>> BEGIN
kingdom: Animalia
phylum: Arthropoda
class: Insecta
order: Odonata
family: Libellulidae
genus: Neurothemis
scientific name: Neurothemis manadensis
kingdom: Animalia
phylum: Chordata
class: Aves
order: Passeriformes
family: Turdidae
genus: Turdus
>> END
**STATED PROBLEM**
Copy every line of the entries above word for word, keeping them in the same order.

**TASK RESPONSE**
kingdom: Animalia
phylum: Arthropoda
class: Insecta
order: Odonata
family: Libellulidae
genus: Neurothemis
scientific name: Neurothemis manadensis
kingdom: Animalia
phylum: Chordata
class: Aves
order: Passeriformes
family: Turdidae
genus: Turdus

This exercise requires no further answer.